***** Data records

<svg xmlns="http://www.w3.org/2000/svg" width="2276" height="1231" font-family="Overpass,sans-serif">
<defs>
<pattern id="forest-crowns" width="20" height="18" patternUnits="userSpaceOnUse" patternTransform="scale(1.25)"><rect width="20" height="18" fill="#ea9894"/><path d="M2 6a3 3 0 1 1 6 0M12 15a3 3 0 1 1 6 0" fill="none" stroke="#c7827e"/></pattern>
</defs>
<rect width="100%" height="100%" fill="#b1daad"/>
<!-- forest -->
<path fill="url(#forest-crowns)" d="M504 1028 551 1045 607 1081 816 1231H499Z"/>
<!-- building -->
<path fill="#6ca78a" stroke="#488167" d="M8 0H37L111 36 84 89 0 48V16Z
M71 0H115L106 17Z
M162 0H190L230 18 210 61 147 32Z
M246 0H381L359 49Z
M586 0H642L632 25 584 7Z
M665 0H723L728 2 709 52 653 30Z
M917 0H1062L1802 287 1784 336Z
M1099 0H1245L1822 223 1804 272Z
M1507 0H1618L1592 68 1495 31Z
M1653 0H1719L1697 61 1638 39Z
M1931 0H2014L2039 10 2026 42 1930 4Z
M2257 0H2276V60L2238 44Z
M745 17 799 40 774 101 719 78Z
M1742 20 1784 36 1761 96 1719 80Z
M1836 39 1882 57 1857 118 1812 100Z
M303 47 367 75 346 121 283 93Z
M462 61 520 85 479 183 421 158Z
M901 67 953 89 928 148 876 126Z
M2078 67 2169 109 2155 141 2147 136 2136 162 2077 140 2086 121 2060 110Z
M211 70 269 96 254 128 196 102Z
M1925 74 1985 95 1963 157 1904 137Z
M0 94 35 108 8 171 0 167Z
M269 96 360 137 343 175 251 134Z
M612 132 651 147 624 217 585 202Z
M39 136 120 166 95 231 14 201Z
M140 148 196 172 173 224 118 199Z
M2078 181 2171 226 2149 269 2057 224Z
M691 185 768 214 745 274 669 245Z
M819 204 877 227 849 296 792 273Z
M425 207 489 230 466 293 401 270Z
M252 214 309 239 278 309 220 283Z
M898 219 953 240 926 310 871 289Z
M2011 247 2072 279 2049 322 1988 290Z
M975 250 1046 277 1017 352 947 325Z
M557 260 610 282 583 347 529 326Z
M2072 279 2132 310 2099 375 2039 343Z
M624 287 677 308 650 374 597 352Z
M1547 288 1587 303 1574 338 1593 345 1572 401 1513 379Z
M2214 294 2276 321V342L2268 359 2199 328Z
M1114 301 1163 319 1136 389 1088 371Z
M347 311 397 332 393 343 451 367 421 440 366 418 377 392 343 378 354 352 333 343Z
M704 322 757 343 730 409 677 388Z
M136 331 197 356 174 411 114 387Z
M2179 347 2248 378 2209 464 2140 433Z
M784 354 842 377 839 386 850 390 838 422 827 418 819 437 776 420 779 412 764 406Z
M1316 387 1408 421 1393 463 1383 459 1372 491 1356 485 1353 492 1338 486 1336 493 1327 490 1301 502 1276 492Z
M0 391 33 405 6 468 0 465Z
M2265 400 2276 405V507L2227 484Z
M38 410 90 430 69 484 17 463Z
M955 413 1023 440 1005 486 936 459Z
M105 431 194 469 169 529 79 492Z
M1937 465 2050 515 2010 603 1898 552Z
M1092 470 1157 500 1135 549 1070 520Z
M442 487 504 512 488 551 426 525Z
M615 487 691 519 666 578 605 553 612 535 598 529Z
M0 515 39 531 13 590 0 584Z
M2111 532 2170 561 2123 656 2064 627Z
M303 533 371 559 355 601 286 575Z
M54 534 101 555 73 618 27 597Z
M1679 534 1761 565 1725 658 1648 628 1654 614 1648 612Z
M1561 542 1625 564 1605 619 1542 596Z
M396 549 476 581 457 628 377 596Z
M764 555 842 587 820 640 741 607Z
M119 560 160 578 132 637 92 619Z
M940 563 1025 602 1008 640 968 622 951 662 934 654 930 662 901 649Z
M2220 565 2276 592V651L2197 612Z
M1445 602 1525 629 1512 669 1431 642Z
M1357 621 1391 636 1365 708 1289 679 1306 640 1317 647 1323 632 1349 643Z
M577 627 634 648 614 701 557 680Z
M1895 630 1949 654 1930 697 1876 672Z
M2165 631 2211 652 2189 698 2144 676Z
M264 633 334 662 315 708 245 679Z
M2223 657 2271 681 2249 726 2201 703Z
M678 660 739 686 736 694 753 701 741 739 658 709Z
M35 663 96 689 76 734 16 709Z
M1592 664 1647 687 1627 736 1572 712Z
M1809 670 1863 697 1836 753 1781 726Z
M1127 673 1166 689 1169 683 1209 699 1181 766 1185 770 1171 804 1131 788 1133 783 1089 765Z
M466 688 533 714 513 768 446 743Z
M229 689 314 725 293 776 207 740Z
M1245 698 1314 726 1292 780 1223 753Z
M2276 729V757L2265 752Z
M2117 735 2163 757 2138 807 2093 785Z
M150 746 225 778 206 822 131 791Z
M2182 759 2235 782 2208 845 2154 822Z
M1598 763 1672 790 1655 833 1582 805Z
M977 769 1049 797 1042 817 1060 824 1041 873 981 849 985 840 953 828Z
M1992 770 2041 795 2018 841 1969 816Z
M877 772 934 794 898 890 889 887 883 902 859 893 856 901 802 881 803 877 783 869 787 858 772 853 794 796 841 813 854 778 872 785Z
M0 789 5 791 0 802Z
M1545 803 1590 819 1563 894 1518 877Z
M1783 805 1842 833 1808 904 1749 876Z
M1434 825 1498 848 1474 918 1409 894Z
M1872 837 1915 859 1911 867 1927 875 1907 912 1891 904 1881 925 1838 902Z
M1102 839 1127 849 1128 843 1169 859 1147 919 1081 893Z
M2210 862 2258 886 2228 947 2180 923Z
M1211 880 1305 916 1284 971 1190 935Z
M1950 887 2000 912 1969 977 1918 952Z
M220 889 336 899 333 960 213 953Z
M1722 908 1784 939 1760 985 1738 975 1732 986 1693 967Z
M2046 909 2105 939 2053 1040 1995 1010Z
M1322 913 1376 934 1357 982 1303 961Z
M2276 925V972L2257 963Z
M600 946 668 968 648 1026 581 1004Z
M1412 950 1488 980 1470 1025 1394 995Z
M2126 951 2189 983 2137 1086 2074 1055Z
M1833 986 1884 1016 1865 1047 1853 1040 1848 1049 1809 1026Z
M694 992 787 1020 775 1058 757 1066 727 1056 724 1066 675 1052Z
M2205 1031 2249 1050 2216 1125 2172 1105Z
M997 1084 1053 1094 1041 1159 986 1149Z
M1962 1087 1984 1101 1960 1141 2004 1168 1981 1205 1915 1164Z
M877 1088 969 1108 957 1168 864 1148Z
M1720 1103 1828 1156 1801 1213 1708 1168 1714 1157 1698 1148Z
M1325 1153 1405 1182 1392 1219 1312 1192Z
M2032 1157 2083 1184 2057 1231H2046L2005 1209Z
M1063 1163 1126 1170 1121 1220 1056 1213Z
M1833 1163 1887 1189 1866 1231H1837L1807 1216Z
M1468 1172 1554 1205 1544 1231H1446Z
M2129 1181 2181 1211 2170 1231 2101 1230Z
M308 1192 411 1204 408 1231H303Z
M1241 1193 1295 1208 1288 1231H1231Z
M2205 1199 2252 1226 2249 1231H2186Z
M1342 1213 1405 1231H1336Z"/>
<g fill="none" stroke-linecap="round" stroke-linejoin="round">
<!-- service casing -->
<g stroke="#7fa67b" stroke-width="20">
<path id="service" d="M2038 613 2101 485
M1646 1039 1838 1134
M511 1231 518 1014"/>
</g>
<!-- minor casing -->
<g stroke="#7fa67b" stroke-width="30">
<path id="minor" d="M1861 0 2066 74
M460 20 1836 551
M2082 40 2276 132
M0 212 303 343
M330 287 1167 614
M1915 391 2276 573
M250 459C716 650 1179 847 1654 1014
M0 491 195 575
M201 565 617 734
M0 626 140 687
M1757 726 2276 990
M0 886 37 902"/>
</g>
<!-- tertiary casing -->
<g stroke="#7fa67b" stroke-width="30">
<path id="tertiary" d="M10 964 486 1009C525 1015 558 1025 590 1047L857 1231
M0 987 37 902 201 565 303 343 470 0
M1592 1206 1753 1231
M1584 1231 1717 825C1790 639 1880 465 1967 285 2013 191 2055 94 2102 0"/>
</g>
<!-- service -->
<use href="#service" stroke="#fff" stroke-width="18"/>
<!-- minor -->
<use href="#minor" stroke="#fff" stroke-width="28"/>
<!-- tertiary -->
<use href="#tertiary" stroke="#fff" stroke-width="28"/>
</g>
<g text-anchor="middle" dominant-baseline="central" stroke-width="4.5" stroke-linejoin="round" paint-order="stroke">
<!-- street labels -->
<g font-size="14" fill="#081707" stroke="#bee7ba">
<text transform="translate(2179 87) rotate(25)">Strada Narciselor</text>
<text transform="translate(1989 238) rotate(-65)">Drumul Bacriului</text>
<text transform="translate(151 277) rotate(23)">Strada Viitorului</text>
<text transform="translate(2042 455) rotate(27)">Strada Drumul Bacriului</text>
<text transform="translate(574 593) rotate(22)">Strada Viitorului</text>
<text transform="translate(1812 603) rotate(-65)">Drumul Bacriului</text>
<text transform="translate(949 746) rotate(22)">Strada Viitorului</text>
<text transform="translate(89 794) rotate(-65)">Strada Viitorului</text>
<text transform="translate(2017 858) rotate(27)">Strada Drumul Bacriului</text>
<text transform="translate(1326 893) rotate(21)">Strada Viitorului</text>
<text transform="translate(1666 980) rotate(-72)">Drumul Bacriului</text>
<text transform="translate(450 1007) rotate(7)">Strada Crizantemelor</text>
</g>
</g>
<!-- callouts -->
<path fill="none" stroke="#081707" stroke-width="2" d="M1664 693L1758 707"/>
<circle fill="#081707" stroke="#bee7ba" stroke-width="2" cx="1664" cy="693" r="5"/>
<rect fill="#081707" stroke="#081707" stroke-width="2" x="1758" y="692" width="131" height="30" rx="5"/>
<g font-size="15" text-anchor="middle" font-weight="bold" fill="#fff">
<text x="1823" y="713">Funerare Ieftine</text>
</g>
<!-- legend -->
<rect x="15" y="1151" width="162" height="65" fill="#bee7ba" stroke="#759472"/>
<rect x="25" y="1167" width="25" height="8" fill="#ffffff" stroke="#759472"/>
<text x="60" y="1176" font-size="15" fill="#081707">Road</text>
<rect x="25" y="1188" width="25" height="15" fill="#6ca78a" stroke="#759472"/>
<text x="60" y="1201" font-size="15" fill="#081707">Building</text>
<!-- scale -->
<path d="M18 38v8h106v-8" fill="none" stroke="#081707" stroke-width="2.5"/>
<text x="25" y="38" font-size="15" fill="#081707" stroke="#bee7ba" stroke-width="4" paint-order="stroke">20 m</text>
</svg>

**********

To do –
All lines above from the one containing "6 0M12 15a3" to the one containing "M917 0H1062L1802 287 1784 336Z" must be repeated exactly, both lines included, and no others.

Your response –
<pattern id="forest-crowns" width="20" height="18" patternUnits="userSpaceOnUse" patternTransform="scale(1.25)"><rect width="20" height="18" fill="#ea9894"/><path d="M2 6a3 3 0 1 1 6 0M12 15a3 3 0 1 1 6 0" fill="none" stroke="#c7827e"/></pattern>
</defs>
<rect width="100%" height="100%" fill="#b1daad"/>
<!-- forest -->
<path fill="url(#forest-crowns)" d="M504 1028 551 1045 607 1081 816 1231H499Z"/>
<!-- building -->
<path fill="#6ca78a" stroke="#488167" d="M8 0H37L111 36 84 89 0 48V16Z
M71 0H115L106 17Z
M162 0H190L230 18 210 61 147 32Z
M246 0H381L359 49Z
M586 0H642L632 25 584 7Z
M665 0H723L728 2 709 52 653 30Z
M917 0H1062L1802 287 1784 336Z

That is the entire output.